Dr. Mihaela Banu is a research associate professor in mechanical engineering and Dr. Alan Taub is a professor of materials science & engineering and mechanical engineering and they work together as members of our Global CO2 Initiative Research Team. Learn more about Dr. Banu’s and Dr. Taub’s on how to improve the performance of natural fiber composites for structural applications and how this will utilize nature’s incorporation of CO2 in plants.
Q: What does your research or portfolio currently focus on?
A: We are improving the stiffness and strength of natural fibers that are extracted from plants for subsequent incorporation in structural composites. Today, the vast majority of fibers used for this purpose are made from either glass or carbon fiber. Those materials require high energy content to make into fibers and therefore are CO2 positive. The fibers we are exploring are flax, hemp and bamboo which by their very nature are CO2 negative since the plants absorb CO2 to grow.
Q: What challenges or opportunities is your work trying to address scaling and commercializing carbon management technology and approaches?
A: The research challenge is to improve the mechanical properties of the natural fibers to be competitive for industrial applications. To achieve this we are researching methods of incorporating strengthening materials during both the growth and harvesting of the plants. One of the key challenges is finding an approach that can overcome the inherent variability created by nature in the plants. The goal is to obtain the property improvements while maintaining the cost advantage of the natural fibers.
Q: What real world application or sector(s) do you see your research having the most impact on?
A: Composites offer the ability to produce engineered materials that are stronger and lighter than monolithic materials. This can lead to significant weight reduction in the structural components. Moving goods and people on land, sea and air can benefit from improved fuel economy resulting from weight reduction. For example, a 10% reduction in the weight of automobile results in 6% fuel economy improvement. Using natural fiber composites to obtain the weight reduction not only reduces CO2 by incorporating it during growth of the plants but also reduces the emissions of the vehicle making it highly CO2 negative.
Q: How do students react to your work or this climate mitigation approach in general?

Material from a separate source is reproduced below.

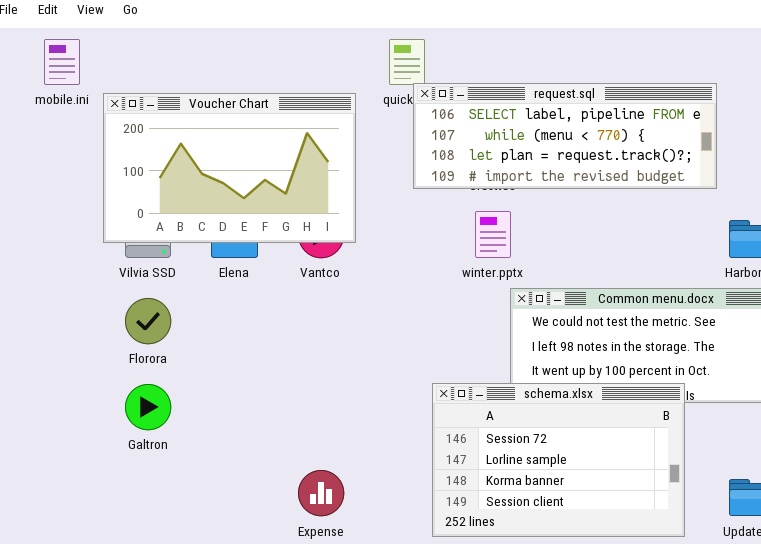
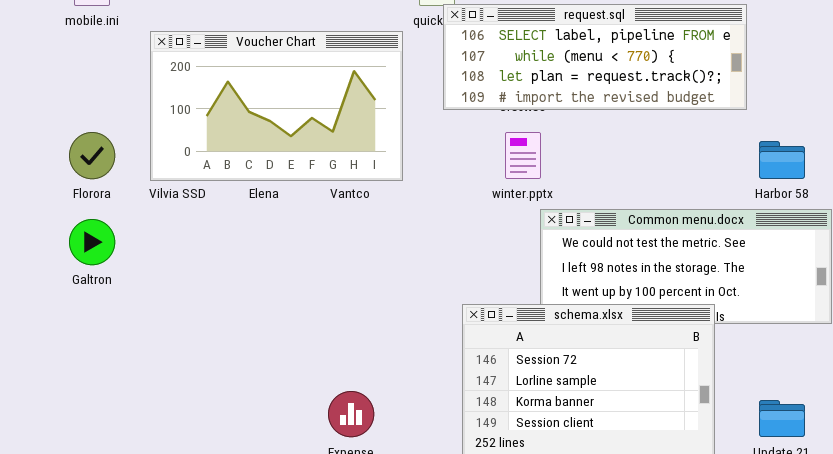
Voucher Chart: [103,93,356,243] -> [150,31,403,181], moved
Florora: [125,298,171,344] -> [69,132,115,179], moved
Galtron: [125,384,171,430] -> [69,219,115,265], moved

A: Since starting the project, a number of undergraduate and graduate students have approached us to work on the project and we have engaged some of them already. The opportunity to perform research on an environmentally friendly project with real world applications is very attractive.
Q: What advice do you have for technologists or entrepreneurs starting off in this field?
A: The Global CO2 Initiative has established key guidelines for which projects should be supported. First is a life cycle assessment of whether the new technology will truly result in CO2 reduction. Second is a detailed techno-economic assessment of the financial viability of the approach. These two analyses are key for anyone looking to develop and commercialize a new technology in this field.